◆ **Extrait**:
Another BRIC in the Wall

Le Brésil en faillite ?

 Le Brésil en faillite ?

 Après plusieurs années de croissance impressionnante, les perspectives économiques du Brésil apparaissent de plus en plus compromises. Depuis la fin de la Coupe du monde en juillet, l’activité économique est en chute libre, les pressions inflationnistes s’intensifient, de même que s’effondre la confiance des consommateurs et des entreprises, conduisant de nombreux économistes à revoir considérablement à la baisse leurs prévisions de croissance pour cette année. Ainsi, quelle est l’ampleur de l’érosion économique brésilienne, et dans quelle mesure ce malaise influencera-t-il l’issue des élections présidentielles du mois d’octobre ?

Beaucoup auront sans doute tendance à faire valoir le caractère éphémère de cette fragile croissance brésilienne, considérant la présidente Dilma Rousseff comme favorablement positionnée pour décrocher un second mandat. Au cours des douze dernières années, son Parti travailliste (PT) a apporté au pays sa plus forte croissance du PIB par habitanten plus de trente ans, réduisant par ailleurs lesinégalités de revenus au travers d’un vaste système de prestations sociales s’adressant à un tiers des ménages brésiliens, et abaissant le taux de chômage officiel à un niveau record de 4,5%.

◆ **Exercices**:
A – Recopiez le passage de l'extrait sur l'économie du Brésil qui s'ouvre sur les mots « Another BRIC in » et se clôt sur « mois d’octobre ? ».
B – Résumez en quelques phrases le paragraphe de l'extrait sur l'économie du Brésil qui commence par « Après plusieurs années de croissance », en conservant ses faits principaux.
C – Poursuivez l'extrait sur l'économie du Brésil à partir de l'endroit où il s'arrête.
Les données qui suivent proviennent d'une autre source.

◆ **Données fournies**:
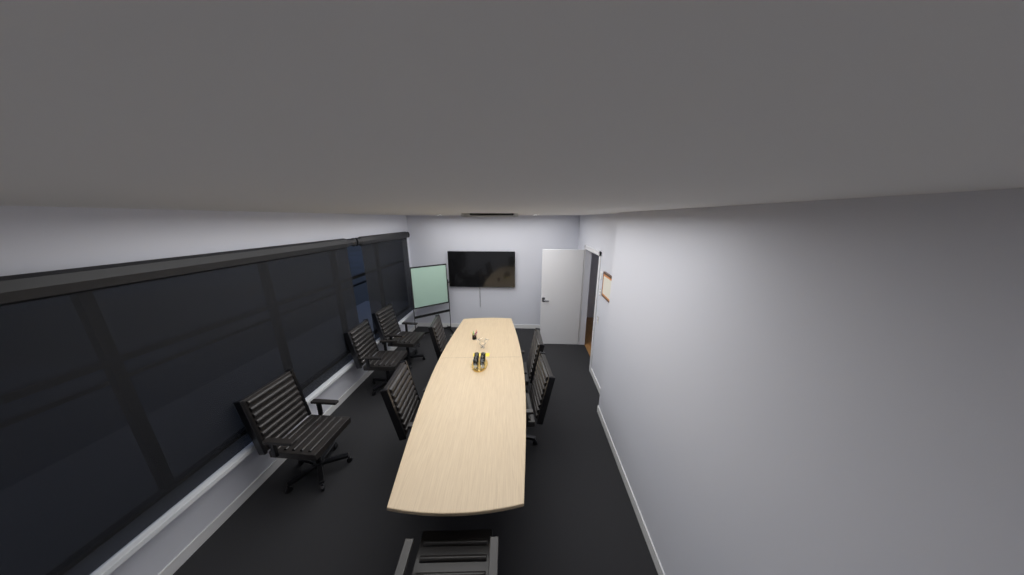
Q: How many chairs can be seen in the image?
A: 8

◆ **Corrigés**:
A –
Another BRIC in the Wall

Le Brésil en faillite ?

 Le Brésil en faillite ?

 Après plusieurs années de croissance impressionnante, les perspectives économiques du Brésil apparaissent de plus en plus compromises. Depuis la fin de la Coupe du monde en juillet, l’activité économique est en chute libre, les pressions inflationnistes s’intensifient, de même que s’effondre la confiance des consommateurs et des entreprises, conduisant de nombreux économistes à revoir considérablement à la baisse leurs prévisions de croissance pour cette année. Ainsi, quelle est l’ampleur de l’érosion économique brésilienne, et dans quelle mesure ce malaise influencera-t-il l’issue des élections présidentielles du mois d’octobre ?

B – Après des années de forte croissance, les perspectives économiques du Brésil se dégradent. Depuis la fin de la Coupe du monde en juillet, l'activité chute et l'inflation s'accentue. La confiance des consommateurs et des entreprises s'effondre, si bien que de nombreux économistes abaissent nettement leurs prévisions de croissance pour l'année. Deux questions restent ouvertes : l'ampleur de ce recul et son influence sur l'élection présidentielle d'octobre.

C –
Or, un examen même superficiel des dernières données économiques du Brésil conclut à l’existence d’un modèle de croissance s’orientant vers une impasse stagflationniste. Il se pourrait même que le Brésil ait connu une récession technique au cours de la première moitié de l’année. La croissance annuelle moyenne au cours de la présidence Rousseff n’atteint sans doute pas les 2% – soit la plus lente qu’ait générée un chef d’État brésilien depuis les années 1980, époque à laquelle le pays a entamé sa transition du statut d’État frappé par l’hyperinflation et les défauts en série, à celui d’économie à revenu intermédiaire stable et de plus en plus prospère.

De plus, si le gouvernement n’avait pas abaissé les impôts et reporté un certain nombre d’augmentations fort nécessaires sur les prix du carburant et de l’électricité, l’inflation annuelle moyenne s’élèverait probablement à 7,5% – soit un pic jamais atteint depuis des dizaines d’années. En matière de services, domaine dans lequel l’État n’a entrepris aucune mesure de lutte contre l’inflation, ce chiffre dépasse les 9%.

Creusez un peu plus en profondeur, et vous constaterez combien les fondations économiques du pays souffrent de fragilités et de déséquilibres. En dépit d’une activité économique globalement faible, le déficit de la balance courante a atteint son plus haut niveau depuis 12 ans, à hauteur de 3,5% du PIB. Quant à la production industrielle, elle se situe 7% en-dessous de son pic d’avant-crise de 2008. Ajoutez à cela la diminution de la part des produits manufacturés dans les exportations totales, qui est passée de 54% il y a dix ans à 37% aujourd’hui, et vous aboutissez à une perte substantielle de compétitivité.

Les apparents points forts de l’économie – essor du secteur des services et taux chômage relativement faible – reposent eux-mêmes sur des politiques de crédit peu viables. Bien entendu, la croissance rapide du crédit est une conséquence logique du déclin des taux d’intérêt réels. Au Brésil, cependant, les prêts consentis par les banques étatiques ont significativement dépassé ceux des banques privées depuis 2008, aboutissant à une situation dans laquelle l’octroi de prêts à des taux intensément subventionnés contribue largement à l’accroissement du crédit bancaire, jusqu’à 58% du PIB (environ le double du taux constaté il y a huit ans).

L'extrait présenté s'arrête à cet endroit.